Does transpiration control stomatal responses to water vapour pressure deficit?
Article first published online: 28 JUN 2008
Plant, Cell & Environment
Volume 20, Issue 1, pages 131–135, January 1997
How to Cite
BUNCE, J. A. (1997), Does transpiration control stomatal responses to water vapour pressure deficit?. Plant, Cell & Environment, 20: 131–135. doi: 10.1046/j.1365-3040.1997.d01-3.x
- Issue published online: 28 JUN 2008
- Article first published online: 28 JUN 2008
- Received 4 May 1996; received in revised form 14 June 1996; accepted for publication 23 June 1996
- Abutilon theophrasti;
- Chenopodium album;
- Glycine max;
- stomatal conductance;
- vapour pressure deficit
Three types of observations were used to test the hypothesis that the response of stomatal conductance to a change in vapour pressure deficit is controlled by whole-leaf transpiration rate or by feedback from leaf water potential.
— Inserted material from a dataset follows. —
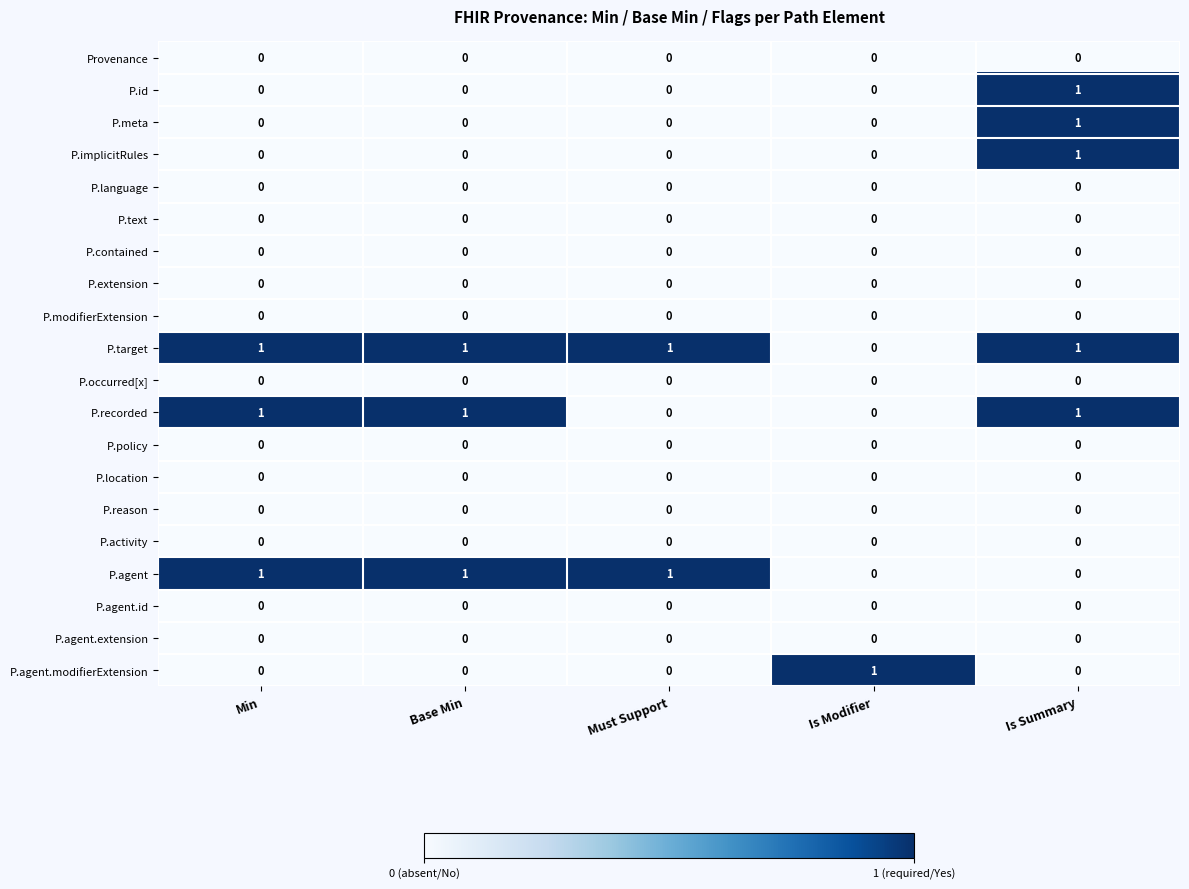

At which category is the sum across all series the highest?

Is Summary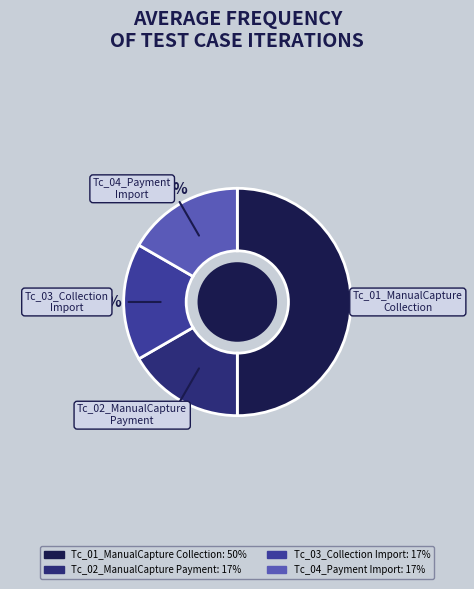

Count the number of slices in the pie.

4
Varying the leaf water potential of a measured leaf by controlling the transpiration rate of other leaves on the plant did not affect the response of stomatal conductance to vapour pressure deficit in Glycine max. In three species, stomatal sensitivity to vapour pressure deficit was eliminated when measurements were made at near-zero carbon dioxide concentrations, despite the much higher transpiration rates of leaves at low carbon dioxide. In Abutilon theophrasti, increasing vapour pressure deficit sometimes resulted in both decreased stomatal conductance and a lower transpiration rate even though the response of assimilation rate to the calculated substomatal carbon dioxide concentration indicated that there was no ‘patchy’ stomatal closure at high vapour pressure deficit in this case. These results are not consistent with stomatal closure at high vapour pressure deficit caused by increased whole-leaf transpiration rate or by lower leaf water potential. The lack of response of conductance to vapour pressure deficit in carbon dioxide-free air suggests that abscisic acid may mediate the response.